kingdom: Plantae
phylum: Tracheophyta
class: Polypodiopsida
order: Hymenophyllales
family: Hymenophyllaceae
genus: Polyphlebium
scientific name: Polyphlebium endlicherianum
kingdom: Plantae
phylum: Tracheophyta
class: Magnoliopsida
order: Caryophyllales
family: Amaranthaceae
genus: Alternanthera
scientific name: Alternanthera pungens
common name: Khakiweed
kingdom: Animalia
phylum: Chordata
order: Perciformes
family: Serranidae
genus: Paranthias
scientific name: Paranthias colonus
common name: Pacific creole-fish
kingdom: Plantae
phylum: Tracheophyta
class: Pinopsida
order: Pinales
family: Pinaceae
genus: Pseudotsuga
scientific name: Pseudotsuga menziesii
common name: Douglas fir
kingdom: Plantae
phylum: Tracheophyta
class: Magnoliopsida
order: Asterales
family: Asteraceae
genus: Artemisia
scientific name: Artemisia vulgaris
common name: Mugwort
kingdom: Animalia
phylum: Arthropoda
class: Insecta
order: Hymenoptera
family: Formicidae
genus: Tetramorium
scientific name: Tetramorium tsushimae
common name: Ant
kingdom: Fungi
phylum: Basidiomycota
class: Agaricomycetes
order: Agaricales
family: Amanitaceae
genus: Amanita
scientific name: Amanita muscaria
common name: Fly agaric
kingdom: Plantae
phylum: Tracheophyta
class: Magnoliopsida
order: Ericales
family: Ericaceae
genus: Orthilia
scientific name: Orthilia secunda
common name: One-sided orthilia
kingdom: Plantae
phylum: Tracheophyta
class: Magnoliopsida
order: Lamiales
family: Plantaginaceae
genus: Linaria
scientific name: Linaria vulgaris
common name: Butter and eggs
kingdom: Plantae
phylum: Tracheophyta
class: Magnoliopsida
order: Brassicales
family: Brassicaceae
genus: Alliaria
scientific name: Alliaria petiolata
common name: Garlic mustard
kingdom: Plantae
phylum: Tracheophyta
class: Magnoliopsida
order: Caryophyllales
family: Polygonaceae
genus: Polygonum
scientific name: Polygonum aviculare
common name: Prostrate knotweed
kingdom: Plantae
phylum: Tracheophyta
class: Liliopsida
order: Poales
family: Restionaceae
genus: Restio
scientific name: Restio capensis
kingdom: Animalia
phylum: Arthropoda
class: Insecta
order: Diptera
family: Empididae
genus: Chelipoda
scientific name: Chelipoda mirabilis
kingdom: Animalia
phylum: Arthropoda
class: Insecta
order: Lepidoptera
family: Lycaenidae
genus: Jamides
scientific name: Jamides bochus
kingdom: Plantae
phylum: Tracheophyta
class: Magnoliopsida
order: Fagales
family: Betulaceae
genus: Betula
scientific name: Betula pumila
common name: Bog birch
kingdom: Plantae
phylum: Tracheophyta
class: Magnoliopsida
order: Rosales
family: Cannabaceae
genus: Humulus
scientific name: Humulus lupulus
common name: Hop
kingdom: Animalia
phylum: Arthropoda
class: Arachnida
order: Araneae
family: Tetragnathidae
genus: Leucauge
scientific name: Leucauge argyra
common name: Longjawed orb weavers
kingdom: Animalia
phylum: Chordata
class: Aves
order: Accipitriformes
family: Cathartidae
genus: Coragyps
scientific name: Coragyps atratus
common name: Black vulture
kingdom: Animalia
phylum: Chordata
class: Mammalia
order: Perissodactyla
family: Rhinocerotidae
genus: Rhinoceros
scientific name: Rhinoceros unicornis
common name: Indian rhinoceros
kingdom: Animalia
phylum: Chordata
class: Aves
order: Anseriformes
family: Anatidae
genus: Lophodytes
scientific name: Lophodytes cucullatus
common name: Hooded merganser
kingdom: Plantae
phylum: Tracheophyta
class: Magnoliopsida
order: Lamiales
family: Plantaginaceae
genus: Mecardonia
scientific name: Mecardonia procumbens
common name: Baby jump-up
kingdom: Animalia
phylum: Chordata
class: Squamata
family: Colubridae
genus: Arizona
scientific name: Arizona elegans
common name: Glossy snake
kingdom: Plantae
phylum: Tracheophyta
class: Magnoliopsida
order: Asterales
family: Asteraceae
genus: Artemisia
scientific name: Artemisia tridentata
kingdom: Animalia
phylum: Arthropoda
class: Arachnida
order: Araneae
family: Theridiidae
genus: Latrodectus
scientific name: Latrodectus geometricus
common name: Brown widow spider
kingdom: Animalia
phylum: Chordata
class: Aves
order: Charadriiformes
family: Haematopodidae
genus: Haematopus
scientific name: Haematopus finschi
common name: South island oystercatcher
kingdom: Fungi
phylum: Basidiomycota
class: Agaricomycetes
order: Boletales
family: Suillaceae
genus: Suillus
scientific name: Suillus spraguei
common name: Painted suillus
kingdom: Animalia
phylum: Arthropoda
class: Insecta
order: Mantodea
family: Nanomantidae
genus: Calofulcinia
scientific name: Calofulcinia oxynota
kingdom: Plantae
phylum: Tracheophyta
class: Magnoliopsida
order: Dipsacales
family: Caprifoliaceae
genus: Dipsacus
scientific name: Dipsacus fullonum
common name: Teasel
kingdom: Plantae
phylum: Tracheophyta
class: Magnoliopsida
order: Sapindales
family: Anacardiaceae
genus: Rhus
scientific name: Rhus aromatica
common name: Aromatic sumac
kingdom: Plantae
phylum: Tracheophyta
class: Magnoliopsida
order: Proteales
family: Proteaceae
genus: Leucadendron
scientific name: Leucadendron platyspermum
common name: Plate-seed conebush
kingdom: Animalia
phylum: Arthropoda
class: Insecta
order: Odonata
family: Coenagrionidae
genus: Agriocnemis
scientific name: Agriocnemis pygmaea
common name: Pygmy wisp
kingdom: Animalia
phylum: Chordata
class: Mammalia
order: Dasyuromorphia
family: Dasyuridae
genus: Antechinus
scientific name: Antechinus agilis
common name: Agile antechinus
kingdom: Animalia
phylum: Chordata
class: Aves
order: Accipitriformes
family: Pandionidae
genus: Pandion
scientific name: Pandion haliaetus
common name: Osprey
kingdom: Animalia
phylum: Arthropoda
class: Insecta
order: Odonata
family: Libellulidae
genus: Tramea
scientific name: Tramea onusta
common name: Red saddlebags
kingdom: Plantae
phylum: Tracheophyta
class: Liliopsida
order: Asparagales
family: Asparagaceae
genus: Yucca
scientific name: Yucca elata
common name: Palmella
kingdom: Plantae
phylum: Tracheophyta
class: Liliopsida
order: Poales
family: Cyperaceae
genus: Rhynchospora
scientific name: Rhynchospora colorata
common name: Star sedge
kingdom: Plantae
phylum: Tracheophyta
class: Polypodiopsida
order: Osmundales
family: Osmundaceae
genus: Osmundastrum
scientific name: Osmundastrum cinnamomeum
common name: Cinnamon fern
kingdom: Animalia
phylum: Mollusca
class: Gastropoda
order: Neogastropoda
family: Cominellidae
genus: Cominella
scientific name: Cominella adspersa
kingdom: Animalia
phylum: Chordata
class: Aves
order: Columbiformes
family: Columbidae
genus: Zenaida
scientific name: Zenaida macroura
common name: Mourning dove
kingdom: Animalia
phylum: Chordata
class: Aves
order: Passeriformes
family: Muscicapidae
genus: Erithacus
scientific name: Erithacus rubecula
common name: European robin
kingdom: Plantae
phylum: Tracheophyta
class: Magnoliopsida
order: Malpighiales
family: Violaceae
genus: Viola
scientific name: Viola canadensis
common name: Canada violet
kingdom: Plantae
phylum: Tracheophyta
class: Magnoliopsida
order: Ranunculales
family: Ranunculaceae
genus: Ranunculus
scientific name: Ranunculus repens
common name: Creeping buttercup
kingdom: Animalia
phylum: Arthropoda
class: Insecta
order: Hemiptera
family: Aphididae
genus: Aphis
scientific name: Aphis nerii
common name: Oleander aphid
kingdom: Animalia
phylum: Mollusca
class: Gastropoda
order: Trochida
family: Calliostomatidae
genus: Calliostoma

**WHAT TO PRODUCE:** Rewrite the items from the line with "class: Pinopsida" up to and including the line with "genus: Tetramorium", changing "scientific name" to "species" and leaving everything else the same. Return only those lines.

**SOLUTION FOR THIS PROBLEM:**
class: Pinopsida
order: Pinales
family: Pinaceae
genus: Pseudotsuga
species: Pseudotsuga menziesii
common name: Douglas fir
kingdom: Plantae
phylum: Tracheophyta
class: Magnoliopsida
order: Asterales
family: Asteraceae
genus: Artemisia
species: Artemisia vulgaris
common name: Mugwort
kingdom: Animalia
phylum: Arthropoda
class: Insecta
order: Hymenoptera
family: Formicidae
genus: Tetramorium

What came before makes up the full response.